■ Passage for review ■

^^^^^^^^^^^^^^^^

How would you proceed to find the Bayes decision boundary? Write down the equation to be solved, explain what are the unknowns. You are not asked to solve the equation.

A

The class boundary should be at: \[P(Y=1\mid {\bf x})=P(Y=0\mid {\bf x})\]

We then use the Bayes rule to write out these two probabilities: \[ P(Y=1\mid {\bf x})=\frac{f_1({\bf x})\pi_1}{f_0({\bf x})\pi_0+f_1({\bf x})\pi_1}\] \[ P(Y=0\mid {\bf x})=\frac{f_0({\bf x})\pi_1}{f_0({\bf x})\pi_0+f_1({\bf x})\pi_1}\] \[ \frac{f_0({\bf x})\pi_0}{f_0({\bf x})\pi_0+f_1({\bf x})\pi_1}=\frac{f_1({\bf x})\pi_1}{f_0({\bf x})\pi_0+f_1({\bf x})\pi_1}\] \[ f_0({\bf x})\pi_0=f_1({\bf x})\pi_1\]

When \(\pi_0=\pi_1\) this further gives \[ f_0({\bf x})=f_1({\bf x})\] inserting the true formula for each of these:

\[0.5 \cdot \frac{1}{2\pi \vert\Sigma_{01}\vert}\exp[-\frac{1}{2}({\bf x}-{\boldsymbol \mu}_{01})^T\Sigma_{01}^{-1}({\bf x}-{\boldsymbol \mu}_{01})]+0.5 \cdot \frac{1}{2\pi \vert\Sigma_{02}\vert}\exp[-\frac{1}{2}({\bf x}-{\boldsymbol \mu}_{02})^T\Sigma_{02}^{-1}({\bf x}-{\boldsymbol \mu}_{02})]\] \[=\frac{1}{2\pi \vert\Sigma_{2}\vert}\exp[-\frac{1}{2}({\bf x}-{\boldsymbol \mu}_{2})^T\Sigma_{2}^{-1}({\bf x}-{\boldsymbol \mu}_{2})]\] where all mean vectors and covariance matrices are known. Then, we find pairs \({\bf x}=(x_1,x_2)\) where this equation is satisfied. This was done on a grid- calculating \(f_0({\bf x})\) and \(f_1({\bf x})\) in each point in the grid and reporting a boundary point if \(f_0({\bf x})=f_1({\bf x})\).

^^^^^^^^^^^^^^^^

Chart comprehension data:
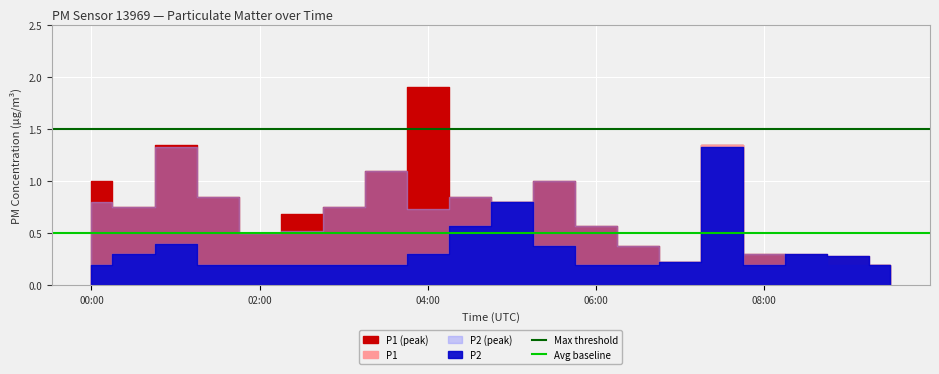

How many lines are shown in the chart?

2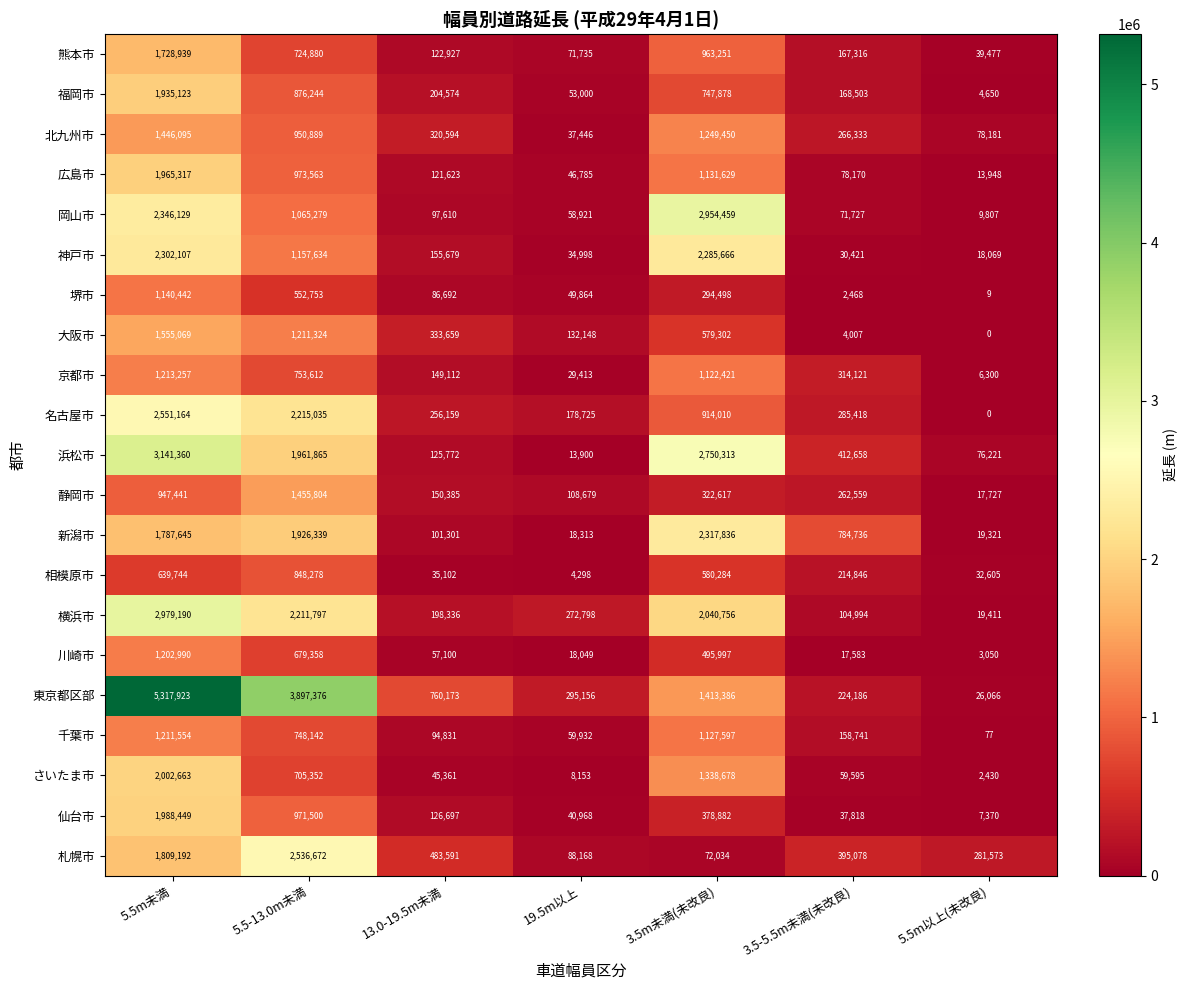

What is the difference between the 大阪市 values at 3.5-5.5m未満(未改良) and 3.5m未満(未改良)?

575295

^^^^^^^^^^^^^^^^

Quote the passage on the Bayes decision boundary above, starting at "How would you" and ending at "solve the equation.".

How would you proceed to find the Bayes decision boundary? Write down the equation to be solved, explain what are the unknowns. You are not asked to solve the equation.